NHS hospitals and clinics – including mental health services – should become smoke-free the National Institute for Health and Care Excellence (NICE) has said.
NICE wants patients who smoke to be offered smoking cessation drugs, nicotine patches, and counselling as soon as they are admitted to an acute, maternity or mental health setting to encourage them to quit.
In addition, NHS staff, visitors, and family members should also be encouraged to stop smoking as part of a cultural shift in the way in which the NHS tackles smoking.
NICE also recommends that smoking shelters and other designated smoking areas are removed from secondary settings. It has published new guidelines to support hospital smoke-free policies.
Smoking is responsible for more than 460,000 hospital admissions in England each year, and is the single biggest preventable cause of death – nearly 80,000 lives per year.
Smoking is especially common among people with mental ill health, with 70% of people in psychiatric units estimated to be smokers. Most of the reduction in life expectancy among people with serious mental illness is attributable to smoking, which also increases the dose requirements of psychotropic drugs by £40 million a year across the UK.

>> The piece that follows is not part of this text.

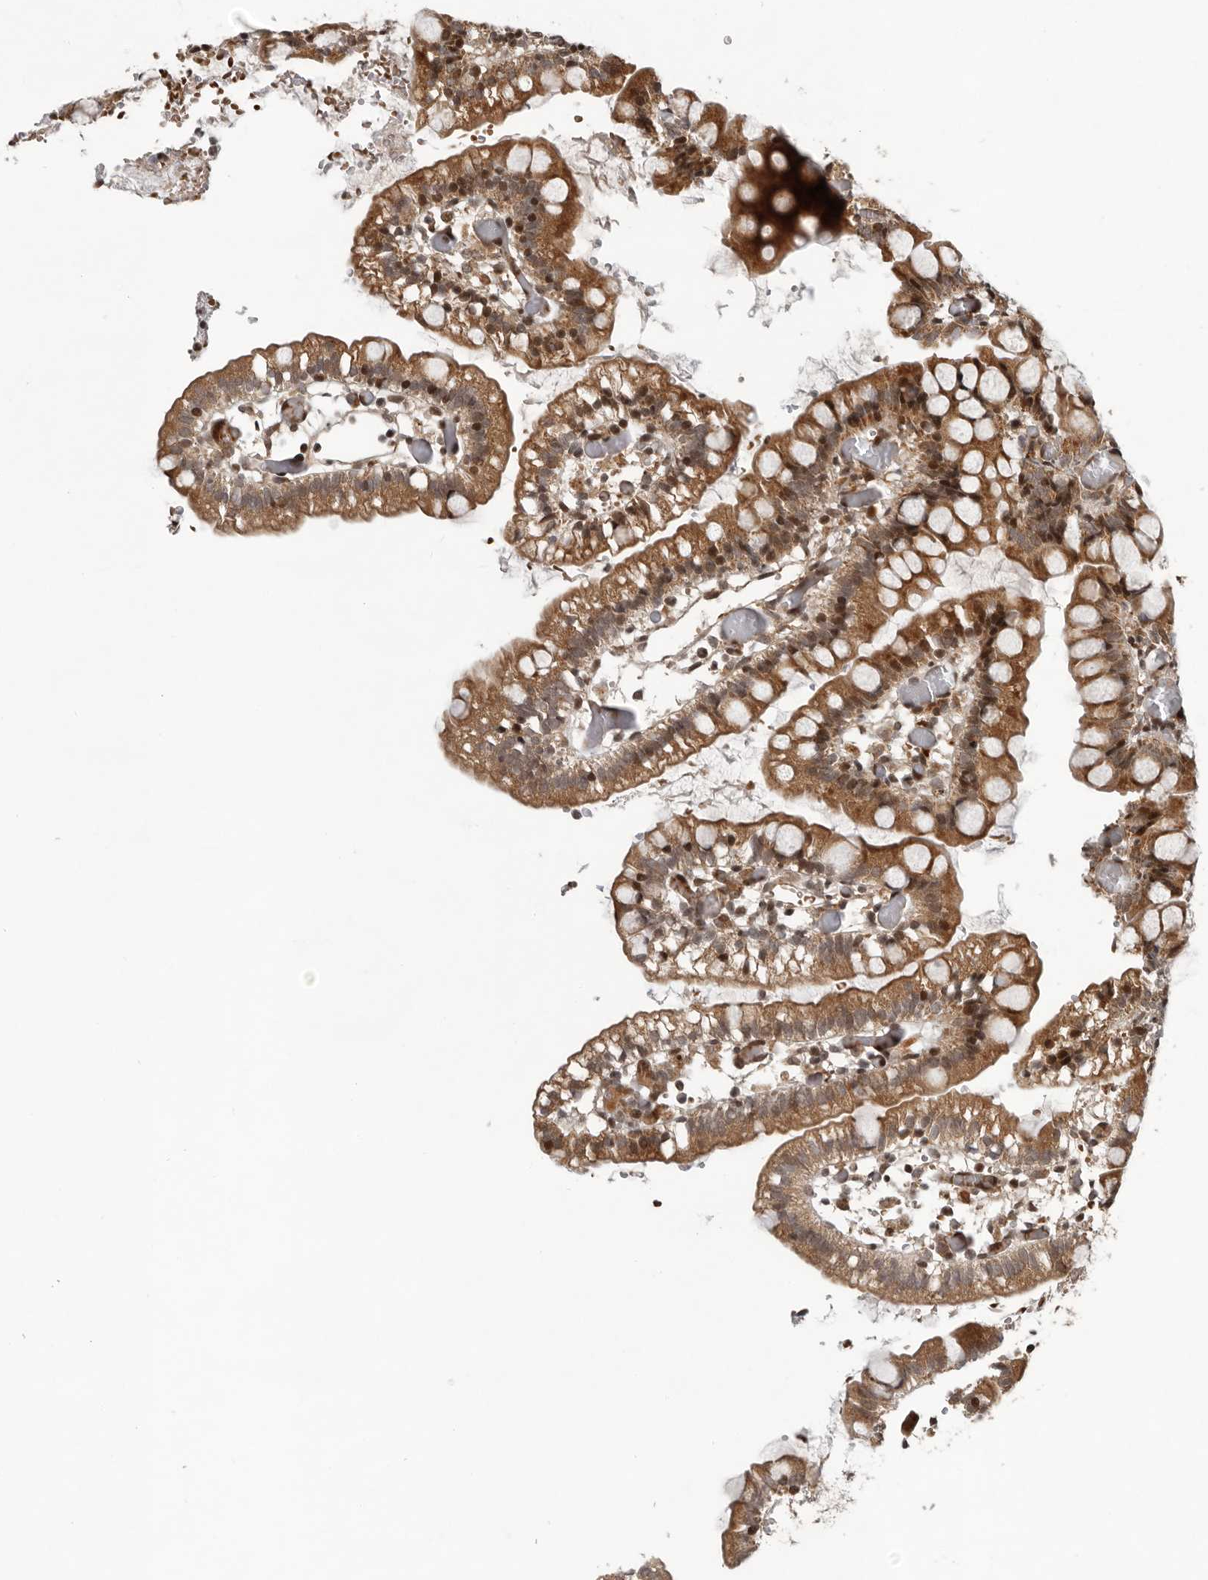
{"staining": {"intensity": "strong", "quantity": ">75%", "location": "cytoplasmic/membranous,nuclear"}, "tissue": "small intestine", "cell_type": "Glandular cells", "image_type": "normal", "snomed": [{"axis": "morphology", "description": "Normal tissue, NOS"}, {"axis": "morphology", "description": "Developmental malformation"}, {"axis": "topography", "description": "Small intestine"}], "caption": "Immunohistochemistry of unremarkable small intestine exhibits high levels of strong cytoplasmic/membranous,nuclear staining in approximately >75% of glandular cells.", "gene": "RABIF", "patient": {"sex": "male"}}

“It is absurd that smoking is still being passively encouraged within hospitals, said Professor Mike Kelly, director of public health at NICE.
“Smoking has been thought to be a difficult nut to crack and so it is high time for this guidance. It recommends strong leadership and individual trusts have to own this. The professionals have to be willing to take this guidance on.”
Professor John Britton, who led the development of this guidance and is director of the UK centre for Tobacco and Alcohol Studies at the University of Nottingham, said that stopping smoking needed to become a priority for the NHS.
“If you provide the support that people need, the medications they need, the behavioural support and counselling that they need, immediately and you put them in an environment where they are not seeing the drivers of smoking, like people standing outside the ward doorway or standing in the car park, then they can achieve it. That's what this guidance is all about,” he said.
Desire to quit
Professor Sue Bailey, president of the Royal College of Psychiatrists, said: “There is a common but mistaken belief among mental health professionals that it's alright for patients in their care to smoke.
“The majority, 90%, of patients with mental health problems who smoke want to stop smoking. It may take them a little longer but they can achieve it.”
Mary Yates, matron at the South London and Maudsley NHS Trust, added: “A lot of nurses are actually facilitating smoking among patients. There are cases where patients have quit smoking and have then taken it up again when they enter our wards.
“The new NICE guidance can help to change the culture whereby smoking is acceptable on NHS grounds and make it easier for hospital staff to set a clear example in helping patients to be successful in their attempt to quit smoking for good.”
Stephen Dalton, chief executive of the NHS Confederation's Mental Health Network, welcomed NICE’s guidelines. "We recognise the challenge of implementation, but there is a need for a step change in smoking cessation support across primary and secondary care settings to significantly reduce health inequalities. Smoking is a major contributory factor to health inequalities in people with mental health problems. We know people with severe mental illness die up to 25 years earlier than the general population. We also know that many people with mental health problems would like to stop smoking and, with the right support, they can.
"The report recommends commissioning smoke free secondary care services and for strong leadership to promote stop smoking support - for patients and for staff - to initiate a cultural change within an organisation. Our recent briefing Smoking and mental health identified the good work some of our members are doing in this area.
“A total ban on smoking in the buildings and grounds of secondary care services complements the duty of care on healthcare staff and the organisation to protect the health of people in their care and promote healthy behaviour.”